**TASK INSTRUCTIONS**
1: Retype the passage on decompositions in harmonic analysis word for word, from "(1) The wave" to "trilinear Hilbert transform.".
2: Write the next part of the passage on decompositions in harmonic analysis, picking up after its final sentence.

**PAGE TEXT**
★ ★ ★ ★ ★ ★ ★

There are at least two other decomposition that (I would argue) have been the foundation for fundamental advances in harmonic analysis.
(1) The wave packet decomposition. This decomposition underlies the proof of Carleson's theorem (this is more explicit in Fefferman's proof than Carelson's original proof), Lacey and Thiele's proof of the boundedness of the bilinear Hilbert transform, as well as a host of follow-up work in multilinear harmonic analysis. The idea of the wave packet decomposition is to decompose a function/operator in terms of an overdetermined basis. This allows one to preserve symmetries (such as modulation symmetries) that aren't preserved by a classical Calderon-Zygmund decomposition (which endows the $0$ frequency with a distinguished role). One might consider using a wave packet decomposition if is working with an operator that has a modulation symmetry. This is discussed in more detailed in Tao's blog post on the trilinear Hilbert transform.

★ ★ ★ ★ ★ ★ ★

**GIVEN ENTRIES**
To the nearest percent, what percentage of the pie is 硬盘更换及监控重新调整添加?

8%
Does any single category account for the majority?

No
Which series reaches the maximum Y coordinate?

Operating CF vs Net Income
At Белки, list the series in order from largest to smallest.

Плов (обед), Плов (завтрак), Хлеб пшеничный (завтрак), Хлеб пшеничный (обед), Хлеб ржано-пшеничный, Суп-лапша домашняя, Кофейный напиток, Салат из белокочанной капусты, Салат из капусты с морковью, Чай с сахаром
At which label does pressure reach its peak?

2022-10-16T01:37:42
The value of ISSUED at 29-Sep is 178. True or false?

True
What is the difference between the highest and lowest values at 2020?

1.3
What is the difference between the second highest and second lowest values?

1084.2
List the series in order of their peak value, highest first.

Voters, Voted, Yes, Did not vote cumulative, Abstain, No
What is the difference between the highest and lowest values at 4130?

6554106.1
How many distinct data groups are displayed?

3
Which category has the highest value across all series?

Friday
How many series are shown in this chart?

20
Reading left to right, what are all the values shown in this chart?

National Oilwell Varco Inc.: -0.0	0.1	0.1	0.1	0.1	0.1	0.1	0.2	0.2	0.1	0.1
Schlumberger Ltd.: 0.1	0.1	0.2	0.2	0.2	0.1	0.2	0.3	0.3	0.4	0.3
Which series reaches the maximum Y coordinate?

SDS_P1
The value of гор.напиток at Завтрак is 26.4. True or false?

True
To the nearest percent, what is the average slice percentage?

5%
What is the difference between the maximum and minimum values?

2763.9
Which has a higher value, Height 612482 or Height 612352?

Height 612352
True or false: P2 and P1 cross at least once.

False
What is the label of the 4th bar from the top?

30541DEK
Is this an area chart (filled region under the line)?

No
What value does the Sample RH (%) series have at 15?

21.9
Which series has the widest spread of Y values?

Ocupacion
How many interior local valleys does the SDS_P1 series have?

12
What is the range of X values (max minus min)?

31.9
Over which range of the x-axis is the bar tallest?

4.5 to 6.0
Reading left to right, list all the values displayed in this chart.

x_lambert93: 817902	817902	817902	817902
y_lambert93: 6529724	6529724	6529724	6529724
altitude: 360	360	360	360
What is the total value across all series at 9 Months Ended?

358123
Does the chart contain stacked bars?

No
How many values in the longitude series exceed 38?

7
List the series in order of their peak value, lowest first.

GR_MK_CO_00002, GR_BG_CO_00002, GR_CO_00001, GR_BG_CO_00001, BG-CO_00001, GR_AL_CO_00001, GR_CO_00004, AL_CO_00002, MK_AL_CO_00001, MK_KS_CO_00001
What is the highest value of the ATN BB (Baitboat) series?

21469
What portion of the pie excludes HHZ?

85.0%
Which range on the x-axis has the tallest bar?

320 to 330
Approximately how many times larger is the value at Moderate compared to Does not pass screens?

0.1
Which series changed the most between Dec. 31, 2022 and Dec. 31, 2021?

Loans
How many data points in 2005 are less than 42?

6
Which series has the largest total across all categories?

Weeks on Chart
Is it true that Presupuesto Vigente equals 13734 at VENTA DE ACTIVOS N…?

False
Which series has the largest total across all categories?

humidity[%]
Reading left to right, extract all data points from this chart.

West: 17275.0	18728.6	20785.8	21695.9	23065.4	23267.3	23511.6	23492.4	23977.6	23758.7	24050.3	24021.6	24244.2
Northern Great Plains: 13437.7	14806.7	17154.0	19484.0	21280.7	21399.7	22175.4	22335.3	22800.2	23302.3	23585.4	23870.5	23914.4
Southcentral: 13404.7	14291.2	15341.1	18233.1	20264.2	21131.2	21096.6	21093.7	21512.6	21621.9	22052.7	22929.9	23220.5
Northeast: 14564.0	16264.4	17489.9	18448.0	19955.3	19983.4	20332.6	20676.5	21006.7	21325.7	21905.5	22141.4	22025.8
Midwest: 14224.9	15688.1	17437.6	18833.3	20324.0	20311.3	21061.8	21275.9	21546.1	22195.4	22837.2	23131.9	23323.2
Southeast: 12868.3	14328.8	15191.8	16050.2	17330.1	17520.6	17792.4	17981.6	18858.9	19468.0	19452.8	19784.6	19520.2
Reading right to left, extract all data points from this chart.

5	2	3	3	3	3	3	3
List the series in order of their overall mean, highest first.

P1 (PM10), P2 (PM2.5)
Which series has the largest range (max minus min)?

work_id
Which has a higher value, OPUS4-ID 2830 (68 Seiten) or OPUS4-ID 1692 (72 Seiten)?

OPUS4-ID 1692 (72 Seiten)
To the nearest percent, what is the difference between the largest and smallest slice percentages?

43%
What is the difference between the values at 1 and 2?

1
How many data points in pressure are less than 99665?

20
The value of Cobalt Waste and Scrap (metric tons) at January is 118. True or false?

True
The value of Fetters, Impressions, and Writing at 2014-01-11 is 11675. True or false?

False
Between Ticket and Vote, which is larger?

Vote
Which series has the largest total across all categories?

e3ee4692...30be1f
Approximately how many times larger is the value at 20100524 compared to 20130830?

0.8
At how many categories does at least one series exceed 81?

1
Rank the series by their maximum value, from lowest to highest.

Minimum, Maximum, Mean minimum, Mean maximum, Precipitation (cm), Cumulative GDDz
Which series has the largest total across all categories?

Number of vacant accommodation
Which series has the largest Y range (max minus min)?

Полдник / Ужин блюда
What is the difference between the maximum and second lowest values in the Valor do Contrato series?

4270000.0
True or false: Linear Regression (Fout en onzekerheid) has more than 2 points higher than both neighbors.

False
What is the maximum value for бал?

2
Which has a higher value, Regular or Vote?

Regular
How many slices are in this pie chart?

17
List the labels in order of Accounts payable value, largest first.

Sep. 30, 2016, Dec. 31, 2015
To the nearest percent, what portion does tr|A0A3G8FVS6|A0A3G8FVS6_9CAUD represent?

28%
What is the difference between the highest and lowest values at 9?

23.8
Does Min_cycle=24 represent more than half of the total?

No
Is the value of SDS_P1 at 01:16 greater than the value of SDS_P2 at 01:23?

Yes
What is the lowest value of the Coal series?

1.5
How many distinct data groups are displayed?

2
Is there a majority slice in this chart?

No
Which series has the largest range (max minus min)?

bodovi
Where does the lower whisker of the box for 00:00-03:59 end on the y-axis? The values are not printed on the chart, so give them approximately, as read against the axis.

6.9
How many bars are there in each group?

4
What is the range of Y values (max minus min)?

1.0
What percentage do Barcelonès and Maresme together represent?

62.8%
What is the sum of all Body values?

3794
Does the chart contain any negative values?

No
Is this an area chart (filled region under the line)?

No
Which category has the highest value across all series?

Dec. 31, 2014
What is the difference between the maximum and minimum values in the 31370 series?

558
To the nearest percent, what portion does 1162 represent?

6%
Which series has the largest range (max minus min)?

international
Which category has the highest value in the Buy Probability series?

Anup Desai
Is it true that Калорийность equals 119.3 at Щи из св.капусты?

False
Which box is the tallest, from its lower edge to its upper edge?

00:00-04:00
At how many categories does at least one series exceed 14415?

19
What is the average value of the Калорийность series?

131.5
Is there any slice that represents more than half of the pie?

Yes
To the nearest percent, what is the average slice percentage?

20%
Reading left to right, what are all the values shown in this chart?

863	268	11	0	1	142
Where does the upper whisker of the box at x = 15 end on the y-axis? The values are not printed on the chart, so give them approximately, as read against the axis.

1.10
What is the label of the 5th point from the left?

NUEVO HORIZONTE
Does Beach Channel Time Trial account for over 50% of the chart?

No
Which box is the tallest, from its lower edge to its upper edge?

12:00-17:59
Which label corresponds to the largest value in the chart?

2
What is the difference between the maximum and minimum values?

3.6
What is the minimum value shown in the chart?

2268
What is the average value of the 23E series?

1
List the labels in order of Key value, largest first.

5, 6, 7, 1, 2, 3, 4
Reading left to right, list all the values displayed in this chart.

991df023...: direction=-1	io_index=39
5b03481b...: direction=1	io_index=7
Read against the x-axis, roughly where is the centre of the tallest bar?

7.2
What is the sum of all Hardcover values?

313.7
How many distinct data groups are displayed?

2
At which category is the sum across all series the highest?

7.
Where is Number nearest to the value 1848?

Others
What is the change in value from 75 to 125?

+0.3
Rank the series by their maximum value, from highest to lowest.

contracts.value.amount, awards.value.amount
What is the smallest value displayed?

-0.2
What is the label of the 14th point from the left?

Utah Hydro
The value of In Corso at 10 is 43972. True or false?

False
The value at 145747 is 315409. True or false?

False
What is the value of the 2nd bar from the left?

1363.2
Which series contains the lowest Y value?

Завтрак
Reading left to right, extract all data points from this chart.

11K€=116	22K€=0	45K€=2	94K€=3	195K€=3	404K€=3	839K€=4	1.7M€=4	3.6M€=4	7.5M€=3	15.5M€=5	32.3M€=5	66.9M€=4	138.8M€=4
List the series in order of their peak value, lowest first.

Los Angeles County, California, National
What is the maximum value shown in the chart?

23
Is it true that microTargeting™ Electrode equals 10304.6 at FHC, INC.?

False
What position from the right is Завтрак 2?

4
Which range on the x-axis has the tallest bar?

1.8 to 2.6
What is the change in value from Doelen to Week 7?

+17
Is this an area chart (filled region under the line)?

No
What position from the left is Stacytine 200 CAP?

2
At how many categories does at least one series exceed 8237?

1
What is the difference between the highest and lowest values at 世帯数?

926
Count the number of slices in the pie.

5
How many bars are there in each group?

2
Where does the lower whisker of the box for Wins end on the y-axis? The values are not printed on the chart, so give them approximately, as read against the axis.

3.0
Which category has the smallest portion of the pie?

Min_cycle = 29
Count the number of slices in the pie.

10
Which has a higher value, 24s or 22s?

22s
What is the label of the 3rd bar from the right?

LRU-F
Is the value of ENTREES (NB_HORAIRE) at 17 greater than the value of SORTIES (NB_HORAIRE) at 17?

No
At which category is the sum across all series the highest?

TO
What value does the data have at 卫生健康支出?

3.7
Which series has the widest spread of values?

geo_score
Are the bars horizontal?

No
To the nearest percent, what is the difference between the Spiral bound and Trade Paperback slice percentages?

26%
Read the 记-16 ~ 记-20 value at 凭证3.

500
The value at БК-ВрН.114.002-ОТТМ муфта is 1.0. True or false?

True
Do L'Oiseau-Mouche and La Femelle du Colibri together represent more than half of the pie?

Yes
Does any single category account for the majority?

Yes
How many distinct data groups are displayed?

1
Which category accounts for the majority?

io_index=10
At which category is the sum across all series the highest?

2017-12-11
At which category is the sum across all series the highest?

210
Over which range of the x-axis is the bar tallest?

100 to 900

★ ★ ★ ★ ★ ★ ★

**EXERCISE ANSWERS**
1:
(1) The wave packet decomposition. This decomposition underlies the proof of Carleson's theorem (this is more explicit in Fefferman's proof than Carelson's original proof), Lacey and Thiele's proof of the boundedness of the bilinear Hilbert transform, as well as a host of follow-up work in multilinear harmonic analysis. The idea of the wave packet decomposition is to decompose a function/operator in terms of an overdetermined basis. This allows one to preserve symmetries (such as modulation symmetries) that aren't preserved by a classical Calderon-Zygmund decomposition (which endows the $0$ frequency with a distinguished role). One might consider using a wave packet decomposition if is working with an operator that has a modulation symmetry. This is discussed in more detailed in Tao's blog post on the trilinear Hilbert transform.

2:
(2) The polynomial decomposition. The application of polynomial decomposition to harmonic analysis is more recent, and its full potential still seems unclear. Applications include Dvir's proof of the finite field Kakeya conjecture, Guth's proof of the endpoint multilinear Kakeya conjecture (and, indirectly, the Bourgain-Guth restriction theorems), Katz and Guth's proof of the joints problem and Erdos distance problem, among many other results. Generally, the idea behind the polynomial decomposition is to partition a subset of a vector space over a field into a finite number of cells each of which contains roughly the same fraction of the original set. One further wishes that no low degree algebraic variety can intersect too many of the cells. In Euclidean space, the polynomial ham sandwich decomposition does exactly this. This allows one to, for instance, control linear (or, more generally, `low algebraic degree') interactions between points in distinct cells. This has so far proven the most useful in incidence-type problems, but many problems in harmonic analysis, thanks to the translation symmetry of the Fourier transform, are inextricably linked with such incidence-type problems. See (again) Tao's survey of this topic for a more detailed account.